DATASET RECORDS:
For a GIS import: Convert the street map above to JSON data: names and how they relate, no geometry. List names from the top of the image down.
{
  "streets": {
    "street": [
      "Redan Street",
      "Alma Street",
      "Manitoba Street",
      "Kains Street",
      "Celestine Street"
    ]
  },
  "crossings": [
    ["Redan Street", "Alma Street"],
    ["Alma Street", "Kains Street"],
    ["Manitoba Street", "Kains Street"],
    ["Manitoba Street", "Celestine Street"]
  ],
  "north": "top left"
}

TASK:
Go through the entries above and reproduce each one exactly.

ANSWER BELOW:
For a GIS import: Convert the street map above to JSON data: names and how they relate, no geometry. List names from the top of the image down.
{
  "streets": {
    "street": [
      "Redan Street",
      "Alma Street",
      "Manitoba Street",
      "Kains Street",
      "Celestine Street"
    ]
  },
  "crossings": [
    ["Redan Street", "Alma Street"],
    ["Alma Street", "Kains Street"],
    ["Manitoba Street", "Kains Street"],
    ["Manitoba Street", "Celestine Street"]
  ],
  "north": "top left"
}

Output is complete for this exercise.